Eğitim konusunda dünyada iki akım var. Birincisi ‘çocukların yarış atı olduğu’, ikincisi de ‘çocukların kendisi olduğu’ akım. İkinci akım hızla yayılıyor. 

Dünyanın ultra zengin adamlarının ve E-Bay, Google, Apple, Yahoo ve Hewlett-Packard gibi teknoloji devlerinin çocuklarını okuttuğu "Waldorf School of the Peninsula" okulu.

Okulu ilginç kılan ve zenginlerin rağbet etmesine sebep olan tek bir özelliği var oda, "eski usul eğitim" yani bu okulda bilgisayar, laptop, yada tablet gibi hiçbir teknolojik alet bulunmuyor, akıllı tahtalar yerine eski kara tahtalar, tebeşirler,kağıt kalem gibi tamamen çocuğun tüm becerilerini ortaya koyacak eski malzemeler kullanılıyor.

Ayrıca örgü ve dikiş iğneleri ve bazen de çamurla aktivitelerin yapıldığı ve tamamen çocuğun el becerilerini geliştiren bir çok ders var. Bunun dışında bolca oyun odaklı öğrenme ve hikaye anlatma var.

Kısacası bu okuldaki bir çocuk yemek yapmaktan tutun, dikiş dikmek, bahçede çalışmak, heykel yapamaya kadar bir çok konuda eğitiliyor..

Bu eski usul eğitim çocuğun el becerisinden zeka gelişimine kadar her şekilde katkı sağlıyor...

Dünyanın en akıllı telefonlarını bilgisayarlarını üreten adamların, kendi çocuklarını teknolojiden uzak tutmalarının sebebini sanırım kolayca anlayabiliriz..

Teknolojik her cihaz başta çocukları da zeka tembelliğine yol açıyor. Teknolojiyle haşir neşir olan çocukların radyasyona maruz kalmalarının yanısıra, obeziteye yatkın olmaları ve daha saldırgan bir ruh hali içinde olmaları bir çok defa çocuklar üzerinde yapılan araştırmalarda dile getirilmiştir.

Avrupa’da 100 yıl önce ortaya atılan akımın Türkiye’de yeni tanınıyor.

Okullarda Milli Eğitim Bakanlığı müfredatının yanı sıra 3-10 yaş arası öğrencilere 2 yabancı dil öğretiliyor; doğada dersler işleniyor. Öğretmenlerin tamamı waldorf eğitimli hocalardan oluşuyor. Anaokullarında renkli plastik oyuncaklar yerine tahtadan yapılmış eğitim materyali kullanılıyor. Beslenme ise tamamen organik gıdalardan yapılıyor. Anne ve babanın eğitilmesinin de çok önemli, veliler de Waldorf Pedagojisi eğitim seminerlerine katılmak zorunda.

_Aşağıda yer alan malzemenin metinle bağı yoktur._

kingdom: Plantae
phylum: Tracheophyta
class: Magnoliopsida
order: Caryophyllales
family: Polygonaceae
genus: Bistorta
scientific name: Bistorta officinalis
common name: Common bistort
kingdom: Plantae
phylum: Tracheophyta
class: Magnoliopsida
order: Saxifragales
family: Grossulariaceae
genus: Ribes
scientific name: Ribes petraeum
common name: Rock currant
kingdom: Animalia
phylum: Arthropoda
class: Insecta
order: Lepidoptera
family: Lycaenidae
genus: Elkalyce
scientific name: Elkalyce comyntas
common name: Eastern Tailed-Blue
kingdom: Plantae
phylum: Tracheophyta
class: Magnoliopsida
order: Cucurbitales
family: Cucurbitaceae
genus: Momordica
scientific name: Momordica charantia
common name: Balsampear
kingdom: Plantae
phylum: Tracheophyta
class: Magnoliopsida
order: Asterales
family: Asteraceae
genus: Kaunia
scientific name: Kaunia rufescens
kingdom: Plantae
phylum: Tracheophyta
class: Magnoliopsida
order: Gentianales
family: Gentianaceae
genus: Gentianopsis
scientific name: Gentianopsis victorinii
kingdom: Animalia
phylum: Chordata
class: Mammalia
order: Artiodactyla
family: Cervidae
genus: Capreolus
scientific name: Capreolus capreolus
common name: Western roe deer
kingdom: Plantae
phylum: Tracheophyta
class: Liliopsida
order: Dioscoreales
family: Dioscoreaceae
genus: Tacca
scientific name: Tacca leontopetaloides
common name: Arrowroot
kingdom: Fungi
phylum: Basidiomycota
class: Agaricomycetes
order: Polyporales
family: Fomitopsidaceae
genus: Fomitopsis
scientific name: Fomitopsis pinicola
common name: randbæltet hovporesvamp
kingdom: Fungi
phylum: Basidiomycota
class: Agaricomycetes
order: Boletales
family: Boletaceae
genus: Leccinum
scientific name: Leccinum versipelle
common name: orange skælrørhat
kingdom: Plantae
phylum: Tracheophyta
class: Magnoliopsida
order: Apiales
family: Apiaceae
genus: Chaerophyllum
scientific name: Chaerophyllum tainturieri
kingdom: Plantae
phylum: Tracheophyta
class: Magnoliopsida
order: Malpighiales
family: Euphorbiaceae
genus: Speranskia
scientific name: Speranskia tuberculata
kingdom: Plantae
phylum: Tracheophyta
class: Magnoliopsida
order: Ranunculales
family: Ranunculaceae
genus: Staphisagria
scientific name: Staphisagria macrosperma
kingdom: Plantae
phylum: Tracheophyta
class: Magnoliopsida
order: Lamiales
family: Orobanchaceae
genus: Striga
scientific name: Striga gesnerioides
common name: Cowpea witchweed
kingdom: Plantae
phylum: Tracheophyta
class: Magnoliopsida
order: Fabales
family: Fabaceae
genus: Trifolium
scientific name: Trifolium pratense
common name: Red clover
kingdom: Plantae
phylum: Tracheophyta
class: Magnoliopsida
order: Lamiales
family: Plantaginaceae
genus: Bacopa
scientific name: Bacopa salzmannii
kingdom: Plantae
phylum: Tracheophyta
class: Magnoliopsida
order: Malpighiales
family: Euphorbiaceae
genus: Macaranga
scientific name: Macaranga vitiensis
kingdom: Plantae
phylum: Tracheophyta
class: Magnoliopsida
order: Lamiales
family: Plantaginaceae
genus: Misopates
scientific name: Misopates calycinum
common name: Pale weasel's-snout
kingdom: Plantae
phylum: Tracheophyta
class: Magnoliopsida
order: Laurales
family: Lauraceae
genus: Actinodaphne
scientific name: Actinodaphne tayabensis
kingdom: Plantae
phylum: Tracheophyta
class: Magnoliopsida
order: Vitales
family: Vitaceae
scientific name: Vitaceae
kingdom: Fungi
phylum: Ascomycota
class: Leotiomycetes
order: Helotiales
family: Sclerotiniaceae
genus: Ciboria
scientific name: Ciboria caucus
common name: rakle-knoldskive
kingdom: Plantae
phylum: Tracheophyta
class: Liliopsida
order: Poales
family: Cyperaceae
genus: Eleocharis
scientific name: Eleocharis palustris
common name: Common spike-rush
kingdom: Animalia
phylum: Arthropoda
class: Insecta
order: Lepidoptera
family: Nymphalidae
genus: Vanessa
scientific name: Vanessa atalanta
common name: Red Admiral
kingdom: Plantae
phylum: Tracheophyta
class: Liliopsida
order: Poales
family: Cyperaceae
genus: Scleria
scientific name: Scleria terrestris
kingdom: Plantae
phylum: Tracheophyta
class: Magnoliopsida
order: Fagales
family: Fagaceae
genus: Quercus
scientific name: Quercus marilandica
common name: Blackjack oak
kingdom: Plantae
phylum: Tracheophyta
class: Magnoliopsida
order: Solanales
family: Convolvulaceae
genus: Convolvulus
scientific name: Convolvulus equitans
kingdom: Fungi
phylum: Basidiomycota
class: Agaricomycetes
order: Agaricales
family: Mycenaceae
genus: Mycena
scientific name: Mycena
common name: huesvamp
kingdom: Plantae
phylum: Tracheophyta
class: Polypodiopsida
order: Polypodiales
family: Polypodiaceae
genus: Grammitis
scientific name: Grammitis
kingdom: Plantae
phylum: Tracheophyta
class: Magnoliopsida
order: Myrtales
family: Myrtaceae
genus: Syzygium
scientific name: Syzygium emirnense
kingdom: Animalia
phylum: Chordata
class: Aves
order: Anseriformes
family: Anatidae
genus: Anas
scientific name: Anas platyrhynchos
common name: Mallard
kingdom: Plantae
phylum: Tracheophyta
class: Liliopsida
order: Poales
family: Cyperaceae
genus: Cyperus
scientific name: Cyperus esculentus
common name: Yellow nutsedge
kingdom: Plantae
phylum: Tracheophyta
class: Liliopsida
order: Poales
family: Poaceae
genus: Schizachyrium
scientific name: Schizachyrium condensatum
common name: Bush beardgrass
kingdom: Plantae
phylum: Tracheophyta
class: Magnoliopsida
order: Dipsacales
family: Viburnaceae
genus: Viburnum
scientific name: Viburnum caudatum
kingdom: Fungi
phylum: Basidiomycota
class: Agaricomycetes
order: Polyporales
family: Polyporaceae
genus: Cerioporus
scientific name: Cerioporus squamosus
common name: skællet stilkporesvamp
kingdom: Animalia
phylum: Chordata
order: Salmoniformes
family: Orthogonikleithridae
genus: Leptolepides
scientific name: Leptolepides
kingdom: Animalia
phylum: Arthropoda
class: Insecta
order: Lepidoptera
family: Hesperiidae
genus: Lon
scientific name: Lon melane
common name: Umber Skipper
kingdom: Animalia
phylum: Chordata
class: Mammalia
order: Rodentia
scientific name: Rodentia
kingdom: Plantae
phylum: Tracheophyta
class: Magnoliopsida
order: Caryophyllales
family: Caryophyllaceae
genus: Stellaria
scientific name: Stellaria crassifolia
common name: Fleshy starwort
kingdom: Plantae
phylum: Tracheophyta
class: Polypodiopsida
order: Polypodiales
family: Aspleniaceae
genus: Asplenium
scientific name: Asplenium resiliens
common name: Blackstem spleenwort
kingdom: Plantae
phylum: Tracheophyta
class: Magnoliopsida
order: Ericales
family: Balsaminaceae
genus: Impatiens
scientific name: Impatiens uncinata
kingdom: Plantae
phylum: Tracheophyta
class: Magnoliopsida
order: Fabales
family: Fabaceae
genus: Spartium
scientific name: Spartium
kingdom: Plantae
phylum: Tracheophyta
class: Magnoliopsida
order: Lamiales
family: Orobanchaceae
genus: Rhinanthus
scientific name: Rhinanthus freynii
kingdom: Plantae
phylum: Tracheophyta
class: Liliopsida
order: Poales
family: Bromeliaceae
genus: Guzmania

Çiftçi toplumdan kopamayan ülkeler, doğaya karşı özlem duyuyor. Şehirde yaşayan veliler bu özlemle birlikte ‘Çocuğum böyle yaşamasın’ diyerek bu okullara geliyor. Veliler artık çocuklarının ekşimeyen yoğurt yemesini istemiyor. Küçük yaşta yarışa katılan çocuklar ergenlikte ağır bedeller ödüyor, hayatı kaçırıyor. Oysa bu anlayışla eğitilen çocuklar ileride de çok başarılı oluyorlar.